Examples of the latest trends in creating desktop and mobile digital experiences
In this article I’m going to review the trends in digital experience design and some of the trends that I see will shape it in the coming year. As a designer and developer, I’ve written about such trends before, but this is the first year where I have started to notice the more significant changes I’ll describe first.
In the web design/digital experience development community, there has often been separation between the way a website looks and the way a website works. This has generally resulted in differences of opinion between designers and developers. In recent years we have started to see this change, but for the first time we are seeing less of a divide with designers now paying serious attention to functionality and not just to form and design.
1. Artificial intelligence
Artificial intelligence will have a big impact on the way designers think about digital design. Design in its original sense will take a back seat and become more transparent. As more apps start to present us with contextual information , artificial intelligence will start to help us take action on that information. We’re already starting to see examples of this on mobile apps. It is only a matter of time before this transitions to the web. One example of this is Facebook’s M which is Facebook’s answer to Siri. Although similar to Siri it can perform tasks that outshine that of its rivals.

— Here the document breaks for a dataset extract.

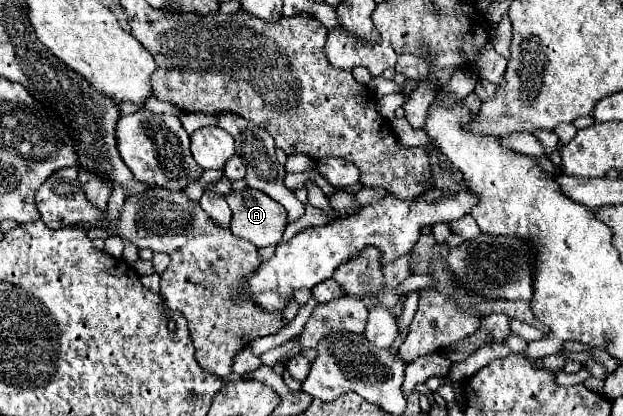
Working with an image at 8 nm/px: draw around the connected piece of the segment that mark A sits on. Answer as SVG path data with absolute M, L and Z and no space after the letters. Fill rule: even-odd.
M243 189L243 191L231 191L227 195L227 203L233 211L231 219L231 233L239 239L251 241L255 247L269 247L277 245L283 237L283 231L287 227L287 211L283 205L273 201L269 195L257 189Z

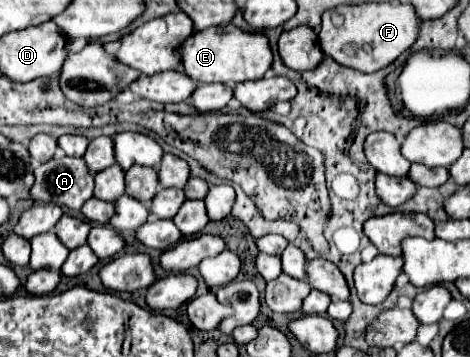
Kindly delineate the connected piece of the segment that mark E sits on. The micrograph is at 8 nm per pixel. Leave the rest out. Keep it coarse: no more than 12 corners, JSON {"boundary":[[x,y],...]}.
{"boundary":[[228,23],[196,31],[180,49],[198,83],[262,79],[268,37]]}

“M is a personal digital assistant inside of Messenger that completes tasks and finds information on your behalf. It’s powered by artificial intelligence that’s trained and supervised by people.”
Another example of this is Google’s Smart Reply for Gmail. Smart Reply makes life easier for Gmail users by suggesting 3 answers based on the email that was sent.
2. Focus on interaction instead of layout
Traditionally digital design would begin life in design software such as Photoshop. The visual look would be designed and the layout decided at this initial stage. This is all very well to get an idea for the look and feel of a design but it’s still quite limiting when it comes to seeing how the design will look and work with dynamic content, as well as how it will actually feel interacting with it. In response to this software companies are beginning to create design tools that allow for this such as Adobe Comet and Sparkbox. These new tools allow designers to focus on interaction and not just layout. This new way of creating living design documents will allow designers the time to think about this rather than it just being an afterthought once the design has been coded up.
I’ve been involved with creating more interactive, animated designs for Smart Insights with our new digital strategy benchmark tool which stores the results of all interactions.
In 2016 we will continue to see the transition from an emphasis of design on aesthetics. Design is subjective and as such can often be the result of opinion. Large organisations already have access to business intelligence tools and have the ability to measure and iterate design by metrics such as click-through rates, conversions, AB and multivariate testing, etc however many smaller organisations don’t. With new tools such as Apropose emerging, we will start to see this filter down that will make design more data driven.
As we start to see more and more retina devices coming on to the market, viewing the old web on these devices can sometimes lead to images being pixelated or distorted. One way to solve this is to use vector graphic images over more traditional image formats. The advantage of vector graphics is that they can be scaled to any size without losing any detail or becoming pixelated. A few years ago a new image format was introduced called SVG which is indeed a vector graphic format. The great thing about these files is that illustrators who use software such as Adobe Illustrator can export their vector graphics directly to an svg file which can be then displayed on the web. With SVG now supported in all major modern browsers and designers wanting their designs to be as clean and crisp as possible we will start to see a lot more use of illustration in digital design.
Storytelling is part of human nature. As humans, we love living in a land of make-believe. We read novels, watch movies and plays. Even sporting events can unfold as narratives. We are naturally drawn to a good story. Websites that tell a story can often engage users and play on something that evokes human emotion. Storytellingrequires creating visual and user interface elements to create something that humans want to interact with. With an emphasis on conversion, designers will be encouraged to utilise this technique and we will start to see more storytelling within digital design.
6. Long scroll
Following on from storytelling comes long scroll websites which can often be interlinked. It was once thought that placing all content above the fold was the way to go, but recent research actually suggests the opposite. Long scroll websites allow users to be taken on a journey. With storytelling being more relevant than ever and designers still insisting on parallax design. Long scroll sites are not going anywhere just yet.
7. Minimalism will continue to thrive
Minimalism has been hugely popular for the last couple of years, supported by the popularity of “flat design” and frameworks such as Google’s Material Design. Some have criticised minimal web design and have griped that many websites are starting to look the same. I can understand where they are coming from however, there are reasons why this happens. In the early days of digital design ,there wasn’t such a thing as user experience. Since the early days, we’ve changed the way that we use and consume the web. Analysis of the way we use the web has resulted in common digital design patterns that work. Design patterns have now grown up and as a result of this there’s not much room for creativity when it comes to creating new patterns.